Customizing your log
Instead of using the above-mentioned environment variable, you can configure logging yourself and control the log level, format and destination. To log to stdout, add the following at the top of your Python script:
import sys
import logging
# Acquire the logger for this client library. Use 'azure' to affect both
# `azure.core` and `azure.ai.projects' libraries.
logger = logging.getLogger("azure")
# Set the desired logging level. logging.INFO or logging.DEBUG are good options.
logger.setLevel(logging.DEBUG)
# Direct logging output to stdout:
handler = logging.StreamHandler(stream=sys.stdout)
# Or direct logging output to a file:
# handler = logging.FileHandler(filename="sample.log")
logger.addHandler(handler)
# Optional: change the default logging format. Here we add a timestamp.
#formatter = logging.Formatter("%(asctime)s:%(levelname)s:%(name)s:%(message)s")

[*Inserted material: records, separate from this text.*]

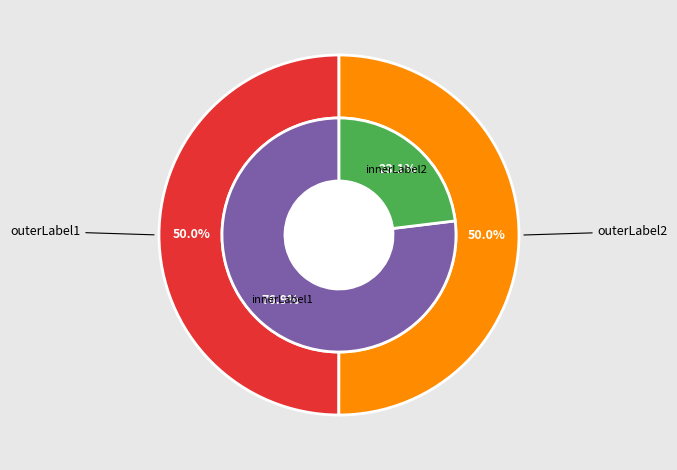

Does 50223 represent more than half of the total?

No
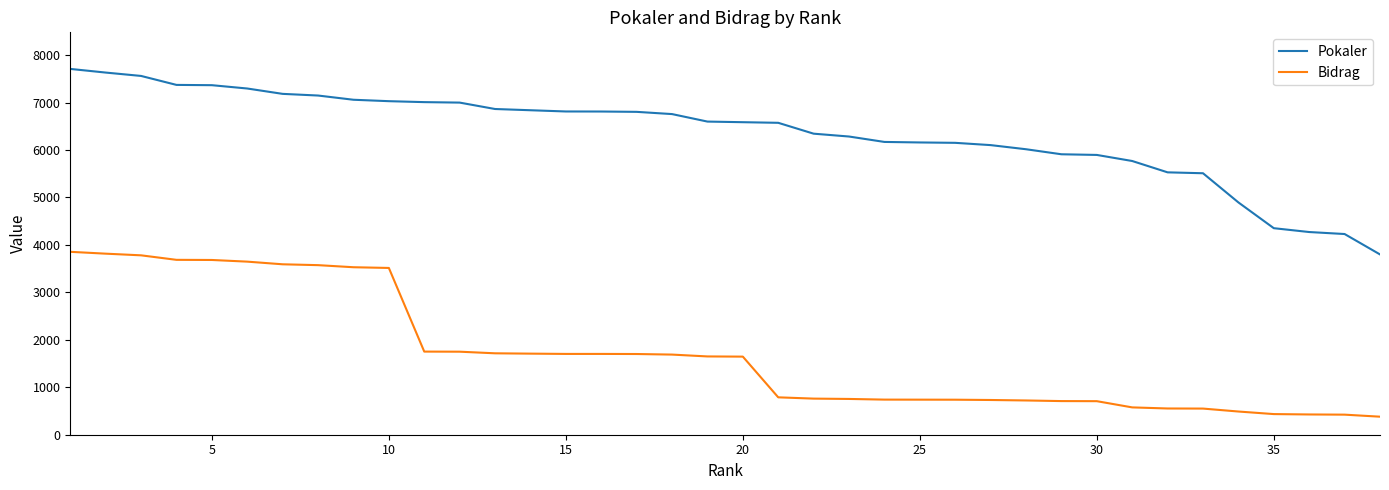

List the series in order of their peak value, highest first.

Pokaler, Bidrag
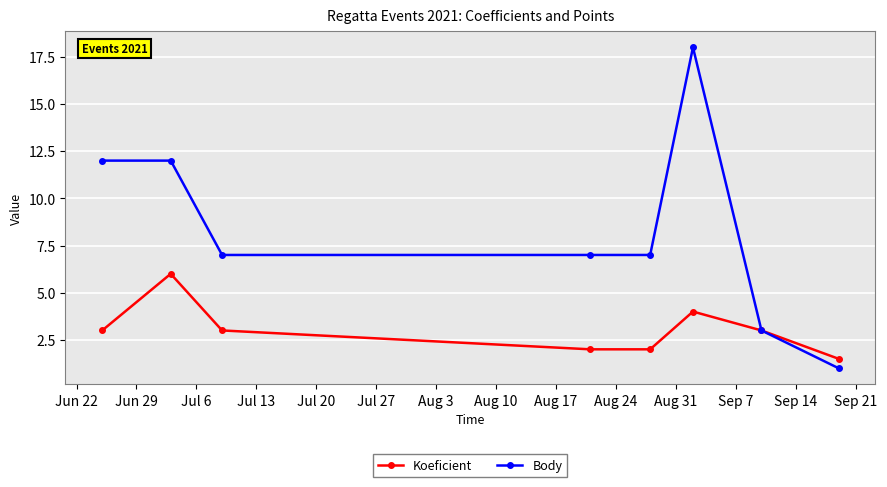

At how many categories does at least one series exceed 11?

3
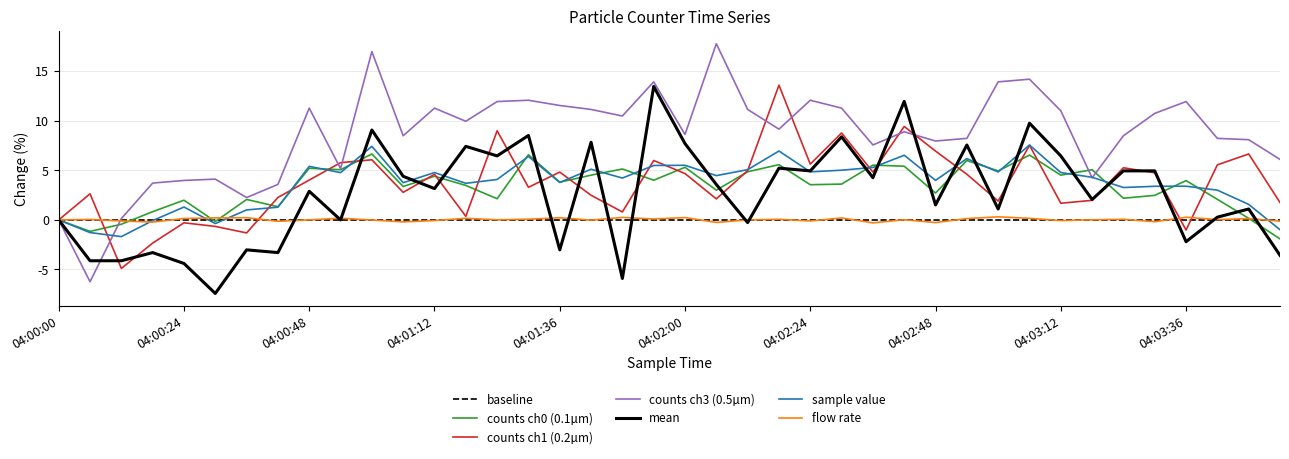

At which label is Counts/Channel 3 closest to 5?

04:00:54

#handler.setFormatter(formatter)
By default logs redact the values of URL query strings, the values of some HTTP request and response headers (including Authorization which holds the key or token), and the request and response payloads. To create logs without redaction, add logging_enable=True to the client constructor:
project_client = AIProjectClient(
credential=DefaultAzureCredential(),
endpoint=os.environ["FOUNDRY_PROJECT_ENDPOINT"],
logging_enable=True
)
Note that the log level must be set to logging.DEBUG (see above code). Logs will be redacted with any other log level.
Be sure to protect non-redacted logs to avoid compromising security.
For more information, see Configure logging in the Azure libraries for Python
Reporting issues
To report an issue with the client library, or request additional features, please open a GitHub issue here. Mention the package name "azure-ai-projects" in the title or content.
Next steps
Have a look at the Samples folder, containing fully runnable Python code for synchronous and asynchronous clients.
Contributing
This project welcomes contributions and suggestions. Most contributions require you to agree to a Contributor License Agreement (CLA) declaring that you have the right to, and actually do, grant us the rights to use your contribution. For details, visit https://cla.microsoft.com.
When you submit a pull request, a CLA-bot will automatically determine whether you need to provide a CLA and decorate the PR appropriately (e.g., label, comment). Simply follow the instructions provided by the bot. You will only need to do this once across all repos using our CLA.